Early in the season, and again late in the season, a simple contact grunt will get the job done. This is just a low-volume, very short grunt that looks like “rrrpp” in print. The contact grunt is simply a buck’s way of asking if there are any other bucks around.

When bucks start scraping, I get aggressive–in my opinion most hunters are too passive with their grunt calls. I switch to either a trailing or tending grunt. Both are repetitious vocalizations; the tending grunt is the louder and more aggressive of the two. The trailing grunt looks like “uurrrrppp–uurrrpp–uurrpppp” in print. It’s the vocalization a buck makes when he’s trailing a doe that’s in estrus. The tending grunt is the vocalization a buck uses when he has finally cornered an estrous doe. It’s probably a warning to other bucks to stay the heck away. There is no right or wrong way to make either the trailing or tending grunt, because bucks all make them differently. I let my tending grunts get loud and long. Something like: “UURRRppp–UUrrrrrrrrrrrrppp–UUUrrrppp.” Sometimes I keep it up for 20 or more repetitions. I’ve heard bucks go on for hours.

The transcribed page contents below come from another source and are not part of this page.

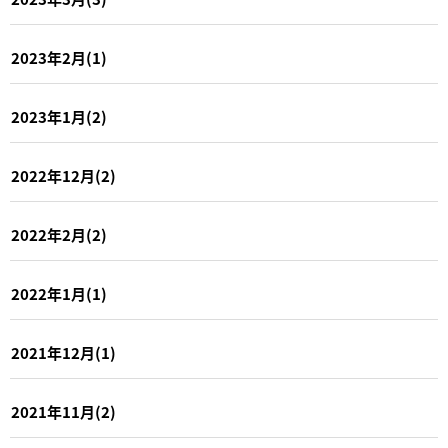
2023年2月(1)
2023年1月(2)
2022年12月(2)
2022年2月(2)
2022年1月(1)
2021年12月(1)
2021年11月(2)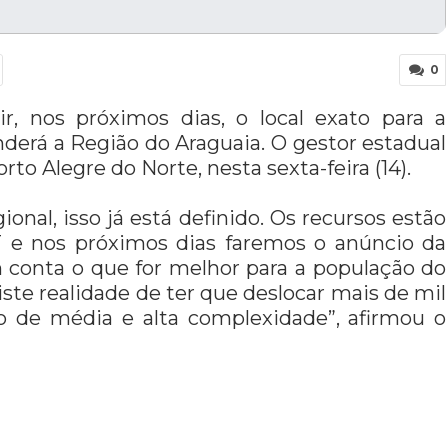
0
, nos próximos dias, o local exato para a
derá a Região do Araguaia. O gestor estadual
to Alegre do Norte, nesta sexta-feira (14).
onal, isso já está definido. Os recursos estão
 e nos próximos dias faremos o anúncio da
m conta o que for melhor para a população do
ste realidade de ter que deslocar mais de mil
o de média e alta complexidade”, afirmou o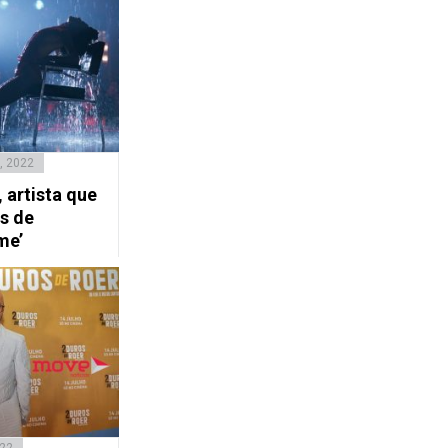
, 2022
 artista que
s de
me’
022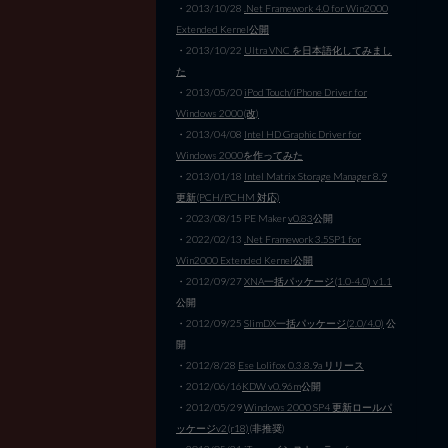
・2013/10/28
.Net Framework 4.0 for Win2000
Extended Kernel公開
・2013/10/22
Ultra VNC を日本語化してみまし
た
・2013/05/20
iPod Touch/iPhone Driver for
Windows 2000(改)
・2013/04/08
Intel HD Graphic Driver for
Windows 2000を作ってみた
・2013/01/18
Intel Matrix Storage Manager 8.9
更新(PCH/PCHM 対応)
・2023/08/15 PE Maker
v0.83
公開
・2022/02/13
.Net Framework 3.5SP1 for
Win2000 Extended Kernel公開
・2012/09/27
XNA一括パッケージ(1.0-4.0) v1.1
公開
・2012/09/25
SlimDX一括パッケージ(2.0/4.0)
公
開
・2012/8/28
Ese Lolifox 0.3.8.9a リリース
・2012/06/16
KDW v0.96m
公開
・2012/05/29
Windows 2000 SP4 更新ロールパ
ッケージv2(r18)
(非推奨)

Rarely do I hike in to my stand without pulling a drag-rag behind me to lay down a scent trail. About the only time I don’t is when I access my stand from straight downwind. Scent trails, like everything else in deer hunting, do not always work. I’ve had deer step across my scent trail and never so much as give it a cursory sniff. Many times I have had them smell it and then just continue on their way. I’ve even had a few bucks follow it in the wrong direction. But several times each season, deer cut a scent trail I laid down and follow it right to my stand. In many cases, these are deer that I would not otherwise have seen. That’s reason enough for me to continue laying down scent trails.

A drag-rag can be something as simple as a clean rag tied to the end of a string. I use commercial drag-rags because they hold much more scent.

I’ve had good luck using tarsal glands from bucks I’ve killed earlier in the season or from road-killed deer. Tarsal glands are easy to cut out of the back legs of a buck or doe with a small fillet knife. Wear rubber gloves so you don’t contaminate the glands with human odor. Put the tarsal glands into Ziploc bags. I like to use one tarsal as is and juice up the other with half an ounce or more of doe-in-estrus urine. Sometimes I drag them both, sometimes just one. I’ve had deer follow when I’ve tried it both ways, so I don’t know which is better.

The biggest buck I’ve ever killed made the mistake of following a trail I’d laid down with a doctored tarsal gland. It was five cold hours after I got on stand when that buck walked in with his nose on the trail.